TASK INSTRUCTIONS -> Quote every line of the material beneath this one.

THE INPUT ->
- - - - -

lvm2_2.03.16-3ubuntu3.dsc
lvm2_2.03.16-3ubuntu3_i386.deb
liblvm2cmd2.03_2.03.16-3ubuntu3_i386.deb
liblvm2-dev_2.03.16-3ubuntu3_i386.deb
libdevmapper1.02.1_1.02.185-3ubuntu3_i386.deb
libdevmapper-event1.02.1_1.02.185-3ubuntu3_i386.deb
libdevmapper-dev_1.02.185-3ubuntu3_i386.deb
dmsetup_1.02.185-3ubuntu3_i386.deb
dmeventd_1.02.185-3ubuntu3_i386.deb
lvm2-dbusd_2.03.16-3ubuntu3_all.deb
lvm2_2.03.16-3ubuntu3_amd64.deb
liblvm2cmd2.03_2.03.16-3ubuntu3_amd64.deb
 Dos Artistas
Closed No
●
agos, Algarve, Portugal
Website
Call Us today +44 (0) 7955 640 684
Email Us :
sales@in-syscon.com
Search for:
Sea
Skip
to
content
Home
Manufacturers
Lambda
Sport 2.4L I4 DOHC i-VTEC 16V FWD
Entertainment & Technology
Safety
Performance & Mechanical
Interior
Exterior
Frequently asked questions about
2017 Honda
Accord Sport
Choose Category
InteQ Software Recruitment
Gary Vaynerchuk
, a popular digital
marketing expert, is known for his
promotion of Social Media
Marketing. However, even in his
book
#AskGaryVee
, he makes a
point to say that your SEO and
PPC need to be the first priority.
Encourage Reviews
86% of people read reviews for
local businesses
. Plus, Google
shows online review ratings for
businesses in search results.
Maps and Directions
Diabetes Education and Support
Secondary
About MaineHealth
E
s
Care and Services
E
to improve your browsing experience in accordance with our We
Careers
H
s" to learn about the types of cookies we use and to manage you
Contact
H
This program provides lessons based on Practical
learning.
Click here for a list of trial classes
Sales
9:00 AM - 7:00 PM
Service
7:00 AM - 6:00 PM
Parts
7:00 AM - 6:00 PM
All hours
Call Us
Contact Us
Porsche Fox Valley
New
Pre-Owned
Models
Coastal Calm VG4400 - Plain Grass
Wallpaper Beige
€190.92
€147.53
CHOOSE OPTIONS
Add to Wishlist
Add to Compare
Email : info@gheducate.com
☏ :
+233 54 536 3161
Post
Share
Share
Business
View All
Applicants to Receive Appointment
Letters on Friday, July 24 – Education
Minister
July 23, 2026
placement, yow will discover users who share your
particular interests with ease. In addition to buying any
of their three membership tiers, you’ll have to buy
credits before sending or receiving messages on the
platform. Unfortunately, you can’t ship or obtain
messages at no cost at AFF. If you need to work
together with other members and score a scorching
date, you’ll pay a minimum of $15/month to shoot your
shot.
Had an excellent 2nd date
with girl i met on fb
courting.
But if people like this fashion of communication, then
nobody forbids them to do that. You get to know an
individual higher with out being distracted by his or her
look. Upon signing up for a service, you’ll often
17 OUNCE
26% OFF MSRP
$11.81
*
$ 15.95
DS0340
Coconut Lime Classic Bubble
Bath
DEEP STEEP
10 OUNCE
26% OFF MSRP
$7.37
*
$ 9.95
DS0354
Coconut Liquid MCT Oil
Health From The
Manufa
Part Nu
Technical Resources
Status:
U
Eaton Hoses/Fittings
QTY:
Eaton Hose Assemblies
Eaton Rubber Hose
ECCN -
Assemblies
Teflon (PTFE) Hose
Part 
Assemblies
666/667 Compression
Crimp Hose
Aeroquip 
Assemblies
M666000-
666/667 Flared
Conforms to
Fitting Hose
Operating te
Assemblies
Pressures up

- - - - -

WRITTEN ANSWER ->
lvm2_2.03.16-3ubuntu3.dsc
lvm2_2.03.16-3ubuntu3_i386.deb
liblvm2cmd2.03_2.03.16-3ubuntu3_i386.deb
liblvm2-dev_2.03.16-3ubuntu3_i386.deb
libdevmapper1.02.1_1.02.185-3ubuntu3_i386.deb
libdevmapper-event1.02.1_1.02.185-3ubuntu3_i386.deb
libdevmapper-dev_1.02.185-3ubuntu3_i386.deb
dmsetup_1.02.185-3ubuntu3_i386.deb
dmeventd_1.02.185-3ubuntu3_i386.deb
lvm2-dbusd_2.03.16-3ubuntu3_all.deb
lvm2_2.03.16-3ubuntu3_amd64.deb
liblvm2cmd2.03_2.03.16-3ubuntu3_amd64.deb
 Dos Artistas
Closed No
●
agos, Algarve, Portugal
Website
Call Us today +44 (0) 7955 640 684
Email Us :
sales@in-syscon.com
Search for:
Sea
Skip
to
content
Home
Manufacturers
Lambda
Sport 2.4L I4 DOHC i-VTEC 16V FWD
Entertainment & Technology
Safety
Performance & Mechanical
Interior
Exterior
Frequently asked questions about
2017 Honda
Accord Sport
Choose Category
InteQ Software Recruitment
Gary Vaynerchuk
, a popular digital
marketing expert, is known for his
promotion of Social Media
Marketing. However, even in his
book
#AskGaryVee
, he makes a
point to say that your SEO and
PPC need to be the first priority.
Encourage Reviews
86% of people read reviews for
local businesses
. Plus, Google
shows online review ratings for
businesses in search results.
Maps and Directions
Diabetes Education and Support
Secondary
About MaineHealth
E
s
Care and Services
E
to improve your browsing experience in accordance with our We
Careers
H
s" to learn about the types of cookies we use and to manage you
Contact
H
This program provides lessons based on Practical
learning.
Click here for a list of trial classes
Sales
9:00 AM - 7:00 PM
Service
7:00 AM - 6:00 PM
Parts
7:00 AM - 6:00 PM
All hours
Call Us
Contact Us
Porsche Fox Valley
New
Pre-Owned
Models
Coastal Calm VG4400 - Plain Grass
Wallpaper Beige
€190.92
€147.53
CHOOSE OPTIONS
Add to Wishlist
Add to Compare
Email : info@gheducate.com
☏ :
+233 54 536 3161
Post
Share
Share
Business
View All
Applicants to Receive Appointment
Letters on Friday, July 24 – Education
Minister
July 23, 2026
placement, yow will discover users who share your
particular interests with ease. In addition to buying any
of their three membership tiers, you’ll have to buy
credits before sending or receiving messages on the
platform. Unfortunately, you can’t ship or obtain
messages at no cost at AFF. If you need to work
together with other members and score a scorching
date, you’ll pay a minimum of $15/month to shoot your
shot.
Had an excellent 2nd date
with girl i met on fb
courting.
But if people like this fashion of communication, then
nobody forbids them to do that. You get to know an
individual higher with out being distracted by his or her
look. Upon signing up for a service, you’ll often
17 OUNCE
26% OFF MSRP
$11.81
*
$ 15.95
DS0340
Coconut Lime Classic Bubble
Bath
DEEP STEEP
10 OUNCE
26% OFF MSRP
$7.37
*
$ 9.95
DS0354
Coconut Liquid MCT Oil
Health From The
Manufa
Part Nu
Technical Resources
Status:
U
Eaton Hoses/Fittings
QTY:
Eaton Hose Assemblies
Eaton Rubber Hose
ECCN -
Assemblies
Teflon (PTFE) Hose
Part 
Assemblies
666/667 Compression
Crimp Hose
Aeroquip 
Assemblies
M666000-
666/667 Flared
Conforms to
Fitting Hose
Operating te
Assemblies
Pressures up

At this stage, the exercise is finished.